EXERCISE PROMPT.
Recast every line of text in the data below as a Markdown table with the columns "Row" and "Line", numbering the rows and skipping blank lines. Leave the pictures out of the table.

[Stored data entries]

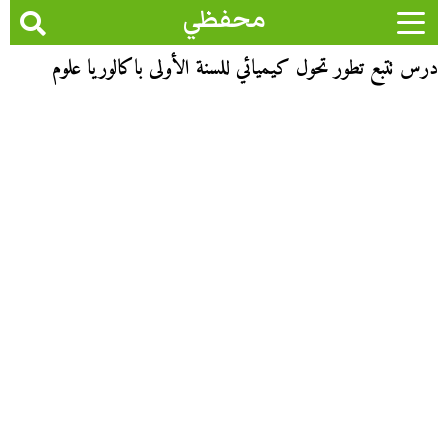
محفظي
درس تتبع تطور تحول كيميائي للسنة الأولى باكالوريا علوم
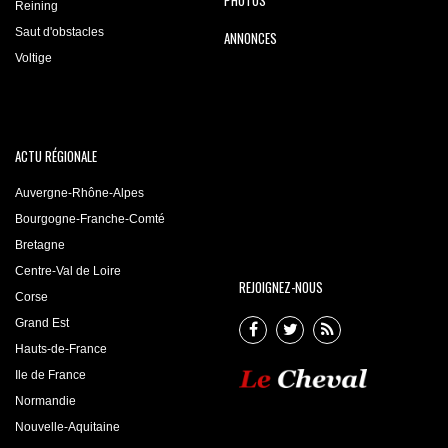
Reining
Saut d'obstacles
ANNONCES
Voltige
ACTU RÉGIONALE
Auvergne-Rhône-Alpes
Bourgogne-Franche-Comté
Bretagne
Centre-Val de Loire
REJOIGNEZ-NOUS
Corse
Grand Est
Hauts-de-France
Ile de France
Normandie
Nouvelle-Aquitaine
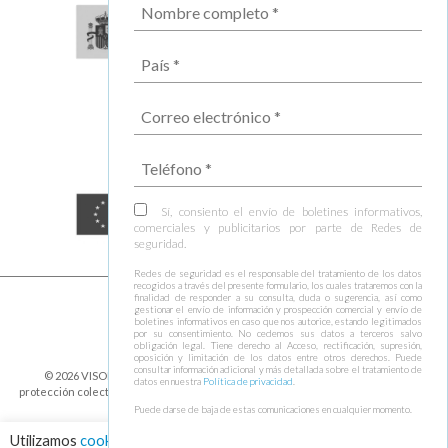
Sí, consiento el envío de boletines informativos,
comerciales y publicitarios por parte de Redes de
seguridad.
Redes de seguridad es el responsable del tratamiento de los datos
recogidos a través del presente formulario, los cuales trataremos con la
finalidad de responder a su consulta, duda o sugerencia, así como
gestionar el envío de información y prospección comercial y envío de
boletines informativos en caso que nos autorice, estando legitimados
por su consentimiento. No cedemos sus datos a terceros salvo
obligación legal. Tiene derecho al Acceso, rectificación, supresión,
oposición y limitación de los datos entre otros derechos. Puede
consultar información adicional y más detallada sobre el tratamiento de
© 2026 VISOR FALL ARREST NETS Redes de seguridad y elementos de
datos en nuestra
Política de privacidad
.
protección colectiva ⁃
Política de cookies y protección de datos
⁃
Condiciones de
envío
⁃ Design by
Ixotype
Puede darse de baja de estas comunicaciones en cualquier momento.
Utilizamos
cookies
para asegurar que damos la mejor experiencia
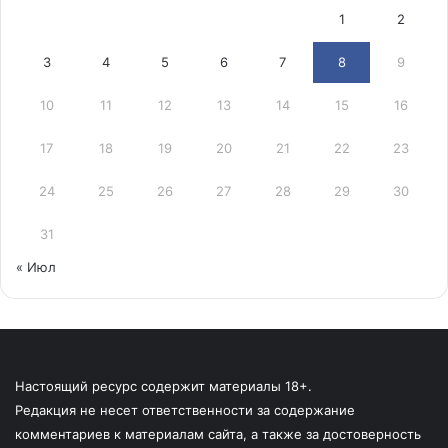
1
2
3
4
5
6
7
8
9
10
11
12
13
14
15
16
17
18
19
20
21
22
23
24
25
26
27
28
29
30
31
« Июл
Настоящий ресурс содержит материалы 18+.
Редакция не несет ответственности за содержание
комментариев к материалам сайта, а также за достоверность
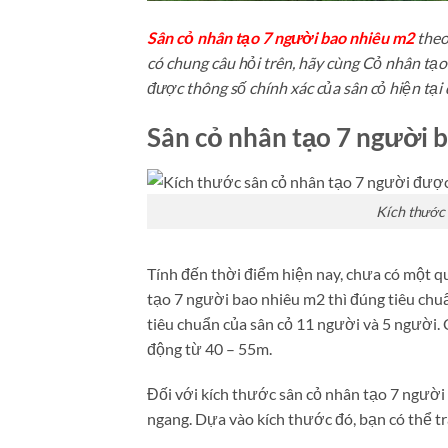
Sân cỏ nhân tạo 7 người bao nhiêu m2
theo
có chung câu hỏi trên, hãy cùng Cỏ nhân tạo
được thông số chính xác của sân cỏ hiện tại
Sân cỏ nhân tạo 7 người 
Kích thước 
Tính đến thời điểm hiện nay, chưa có một qu
tạo 7 người bao nhiêu m2 thì đúng tiêu chu
tiêu chuẩn của sân cỏ 11 người và 5 người.
động từ 40 – 55m.
Đối với kích thước sân cỏ nhân tạo 7 người
ngang. Dựa vào kích thước đó, bạn có thể tr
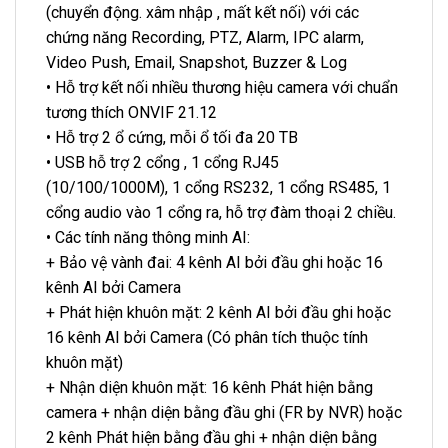
(chuyển động. xâm nhập , mất kết nối) với các
chứng năng Recording, PTZ, Alarm, IPC alarm,
Video Push, Email, Snapshot, Buzzer & Log
• Hỗ trợ kết nối nhiều thương hiệu camera với chuẩn
tương thích ONVIF 21.12
• Hỗ trợ 2 ổ cứng, mỗi ổ tối đa 20 TB
• USB hỗ trợ 2 cổng , 1 cổng RJ45
(10/100/1000M), 1 cổng RS232, 1 cổng RS485, 1
cổng audio vào 1 cổng ra, hỗ trợ đàm thoại 2 chiều.
• Các tính năng thông minh AI:
+ Bảo vệ vành đai: 4 kênh AI bởi đầu ghi hoặc 16
kênh AI bởi Camera
+ Phát hiện khuôn mặt: 2 kênh AI bởi đầu ghi hoặc
16 kênh AI bởi Camera (Có phân tích thuộc tính
khuôn mặt)
+ Nhận diện khuôn mặt: 16 kênh Phát hiện bằng
camera + nhận diện bằng đầu ghi (FR by NVR) hoặc
2 kênh Phát hiện bằng đầu ghi + nhận diện bằng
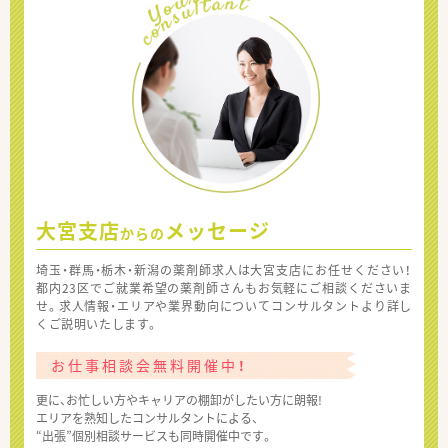
大宮支店
メッセージ
からの
埼玉・群馬・栃木・新潟の薬剤師求人は大宮支店にお任せください！
都内23区でご就業希望の薬剤師さんもお気軽にご相談くださいま
せ。求人情報・エリアや業界動向についてコンサルタントより詳し
くご説明いたします。
お仕事相談会無料開催中！
更に、お忙しい方やキャリアの棚卸がしたい方に朗報!
エリアを熟知したコンサルタントによる、
“出張”個別相談サービスも同時開催中です。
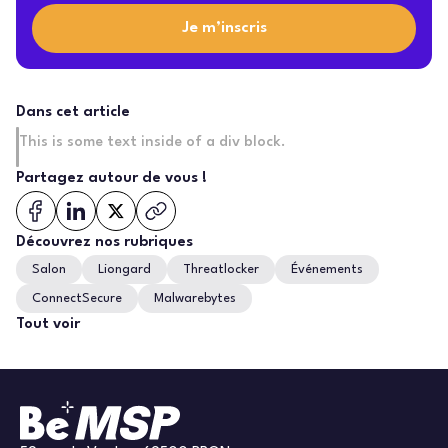
Je m’inscris
Dans cet article
This is some text inside of a div block.
Partagez autour de vous !
Découvrez nos rubriques
Salon
Liongard
Threatlocker
Événements
ConnectSecure
Malwarebytes
Tout voir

WRITTEN SOLUTION.
| Row | Line |
|---|---|
| 1 | محفظي |
| 2 | درس تتبع تطور تحول كيميائي للسنة الأولى باكالوريا علوم |
| 3 | Reining |
| 4 | Saut d'obstacles |
| 5 | ANNONCES |
| 6 | Voltige |
| 7 | ACTU RÉGIONALE |
| 8 | Auvergne-Rhône-Alpes |
| 9 | Bourgogne-Franche-Comté |
| 10 | Bretagne |
| 11 | Centre-Val de Loire |
| 12 | REJOIGNEZ-NOUS |
| 13 | Corse |
| 14 | Grand Est |
| 15 | Hauts-de-France |
| 16 | Ile de France |
| 17 | Normandie |
| 18 | Nouvelle-Aquitaine |
| 19 | Sí, consiento el envío de boletines informativos, |
| 20 | comerciales y publicitarios por parte de Redes de |
| 21 | seguridad. |
| 22 | Redes de seguridad es el responsable del tratamiento de los datos |
| 23 | recogidos a través del presente formulario, los cuales trataremos con la |
| 24 | finalidad de responder a su consulta, duda o sugerencia, así como |
| 25 | gestionar el envío de información y prospección comercial y envío de |
| 26 | boletines informativos en caso que nos autorice, estando legitimados |
| 27 | por su consentimiento. No cedemos sus datos a terceros salvo |
| 28 | obligación legal. Tiene derecho al Acceso, rectificación, supresión, |
| 29 | oposición y limitación de los datos entre otros derechos. Puede |
| 30 | consultar información adicional y más detallada sobre el tratamiento de |
| 31 | © 2026 VISOR FALL ARREST NETS Redes de seguridad y elementos de |
| 32 | datos en nuestra |
| 33 | Política de privacidad |
| 34 | . |
| 35 | protección colectiva ⁃ |
| 36 | Política de cookies y protección de datos |
| 37 | ⁃ |
| 38 | Condiciones de |
| 39 | envío |
| 40 | ⁃ Design by |
| 41 | Ixotype |
| 42 | Puede darse de baja de estas comunicaciones en cualquier momento. |
| 43 | Utilizamos |
| 44 | cookies |
| 45 | para asegurar que damos la mejor experiencia |
| 46 | 1 |
| 47 | 2 |
| 48 | 3 |
| 49 | 4 |
| 50 | 5 |
| 51 | 6 |
| 52 | 7 |
| 53 | 8 |
| 54 | 9 |
| 55 | 10 |
| 56 | 11 |
| 57 | 12 |
| 58 | 13 |
| 59 | 14 |
| 60 | 15 |
| 61 | 16 |
| 62 | 17 |
| 63 | 18 |
| 64 | 19 |
| 65 | 20 |
| 66 | 21 |
| 67 | 22 |
| 68 | 23 |
| 69 | 24 |
| 70 | 25 |
| 71 | 26 |
| 72 | 27 |
| 73 | 28 |
| 74 | 29 |
| 75 | 30 |
| 76 | 31 |
| 77 | « Июл |
| 78 | Настоящий ресурс содержит материалы 18+. |
| 79 | Редакция не несет ответственности за содержание |
| 80 | комментариев к материалам сайта, а также за достоверность |
| 81 | Sân cỏ nhân tạo 7 người bao nhiêu m2 |
| 82 | theo |
| 83 | có chung câu hỏi trên, hãy cùng Cỏ nhân tạo |
| 84 | được thông số chính xác của sân cỏ hiện tại |
| 85 | Sân cỏ nhân tạo 7 người  |
| 86 | Kích thước  |
| 87 | Tính đến thời điểm hiện nay, chưa có một qu |
| 88 | tạo 7 người bao nhiêu m2 thì đúng tiêu chu |
| 89 | tiêu chuẩn của sân cỏ 11 người và 5 người. |
| 90 | động từ 40 – 55m. |
| 91 | Đối với kích thước sân cỏ nhân tạo 7 người |
| 92 | ngang. Dựa vào kích thước đó, bạn có thể tr |
| 93 | (chuyển động. xâm nhập , mất kết nối) với các |
| 94 | chứng năng Recording, PTZ, Alarm, IPC alarm, |
| 95 | Video Push, Email, Snapshot, Buzzer & Log |
| 96 | • Hỗ trợ kết nối nhiều thương hiệu camera với chuẩn |
| 97 | tương thích ONVIF 21.12 |
| 98 | • Hỗ trợ 2 ổ cứng, mỗi ổ tối đa 20 TB |
| 99 | • USB hỗ trợ 2 cổng , 1 cổng RJ45 |
| 100 | (10/100/1000M), 1 cổng RS232, 1 cổng RS485, 1 |
| 101 | cổng audio vào 1 cổng ra, hỗ trợ đàm thoại 2 chiều. |
| 102 | • Các tính năng thông minh AI: |
| 103 | + Bảo vệ vành đai: 4 kênh AI bởi đầu ghi hoặc 16 |
| 104 | kênh AI bởi Camera |
| 105 | + Phát hiện khuôn mặt: 2 kênh AI bởi đầu ghi hoặc |
| 106 | 16 kênh AI bởi Camera (Có phân tích thuộc tính |
| 107 | khuôn mặt) |
| 108 | + Nhận diện khuôn mặt: 16 kênh Phát hiện bằng |
| 109 | camera + nhận diện bằng đầu ghi (FR by NVR) hoặc |
| 110 | 2 kênh Phát hiện bằng đầu ghi + nhận diện bằng |
| 111 | 大宮支店 |
| 112 | メッセージ |
| 113 | からの |
| 114 | 埼玉・群馬・栃木・新潟の薬剤師求人は大宮支店にお任せください！ |
| 115 | 都内23区でご就業希望の薬剤師さんもお気軽にご相談くださいま |
| 116 | せ。求人情報・エリアや業界動向についてコンサルタントより詳し |
| 117 | くご説明いたします。 |
| 118 | お仕事相談会無料開催中！ |
| 119 | 更に、お忙しい方やキャリアの棚卸がしたい方に朗報! |
| 120 | エリアを熟知したコンサルタントによる、 |
| 121 | “出張”個別相談サービスも同時開催中です。 |
| 122 | Je m’inscris |
| 123 | Dans cet article |
| 124 | This is some text inside of a div block. |
| 125 | Partagez autour de vous ! |
| 126 | Découvrez nos rubriques |
| 127 | Salon |
| 128 | Liongard |
| 129 | Threatlocker |
| 130 | Événements |
| 131 | ConnectSecure |
| 132 | Malwarebytes |
| 133 | Tout voir |